*Tasks for this exercise:*
[A] In the forum post below on logical fallacies, whose course in apologetics did the writer take after realizing they were an atheist?
[B] Rewrite the paragraph of the forum post below on logical fallacies that begins "Yes. I bought a book on philosophy" in fewer words, keeping its main facts.
[C] Reproduce word for word the part of the forum post below on logical fallacies that opens with the words containing "It wasn't until" and closes with "to nullify it.".

**** Selected extract ****

Since logical fallacies are a subset of the topic of logic and that is a subset of philosophical inquiry, I was simply speaking more broadly than the OP. And my point to you, was that what fits the scientific method is a question of science, not of philosophy -- though it may use logic to make that determination.

If I offended, my apologies.
Yes. I bought a book on philosophy as a teen and my mediocre mind gave up in despair. But I did get one thing - semantics is a basic tool or subset of philosophy. Until you know what you are discussing in terms of agreeing the meanings, you are like trying to fight Trafalgar with gunners who brought grapes instead of "grape".

It wasn't until I knew I was an atheist and started taking Cliff Walker's (1) course in apologetics that I came across informal logical fallacies (or false arguments commonly used in discussion) and how you need to be able to spot them as they are pretty much the basic weaponry in the religious apologetics arsenal. That is why we tiny minory atheists do so well, because the facts are actually generally on our side and the religious side can only make a case with deception. We all know the basic ones - starting with God as a given, if we don't have an answer 'God' must be the answer, investing faith in one unlikely or undisprovable possibility rather than putting provisional reliance on the more probable conclusion. And the discussion became so very tactical, because we have all the guns and ammo and the Other side has to use position to nullify it.

'Why are you arguing about it if you don't believe it?', 'Many scholars all believe this - you think you are smarter than they are?' 'You can't be 100% sure- you can't explain everything - science has been wrong before'. These are all tactical arguments to stop us using the arguments we have. It's pretty vital that we be be honest and logically sound in our arguments as they will jump on any slip and indeed will claim we slipped when we didn't ...'I suppose you think that we...' 'The hate comes through in your posts...'. But if you can detect such a feint, it is possible to turn a rhetorical flank.

**** Provided information ****

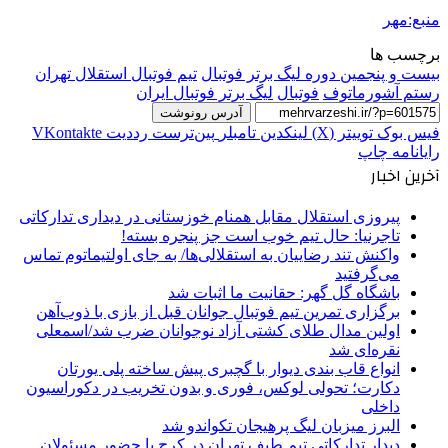
منبع:مهر
برچسب ها
بیست و پنجمین دوره لیگ برتر فوتبال
تیم فوتبال استقلال تهران
رستم آشورماتوف
فوتبال
لیگ برتر فوتبال ایران
آدرس رونوشت
فیس بوک
توییتر (X)
لینکدین
‫تامبلر
‫پین‌ترست
‫رددیت
‫VKontakte
رایانامه
چاپ
آخرین اخبار
پیروزی استقلال مقابل همنام خوزستانی در دیداری تدارکاتی
تاجرنیا: حال تیم خوب است جز پنجره بسته!
واکنش تند رضاییان به استقلالی‌ها/ به جای اولتیماتوم تماس
می‌گرفتید
باشگاه گل گهر: حقانیت ما اثبات شد
برگزاری تمرین تیم فوتبال جوانان قبل از بازی با ذوب‌آهن
اولین مدال طلای کشتی آزاد نوجوانان ضرب شد/اسمعلی
نقره‌ای شد
انواع قاب بندی دیوار با گچبری پیش ساخته پلی یورتان
دکارت؛ تحولی لوکس، فوری و بدون تخریب در دکوراسیون
داخلی
البرز میزبان لیگ پرهیجان تکواندو شد
دیدار تدارکاتی تیم طیف تهران در کرج با حضور مسئولان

****

*Solutions per task:*
[A] Cliff Walker's.

[B] As a teen, the writer bought a philosophy book and gave up on it in despair, but learned one thing: semantics is a basic tool of philosophy. Until the meanings of terms are agreed on, a discussion is like fighting Trafalgar with gunners who brought grapes instead of "grape".

[C]
It wasn't until I knew I was an atheist and started taking Cliff Walker's (1) course in apologetics that I came across informal logical fallacies (or false arguments commonly used in discussion) and how you need to be able to spot them as they are pretty much the basic weaponry in the religious apologetics arsenal. That is why we tiny minory atheists do so well, because the facts are actually generally on our side and the religious side can only make a case with deception. We all know the basic ones - starting with God as a given, if we don't have an answer 'God' must be the answer, investing faith in one unlikely or undisprovable possibility rather than putting provisional reliance on the more probable conclusion. And the discussion became so very tactical, because we have all the guns and ammo and the Other side has to use position to nullify it.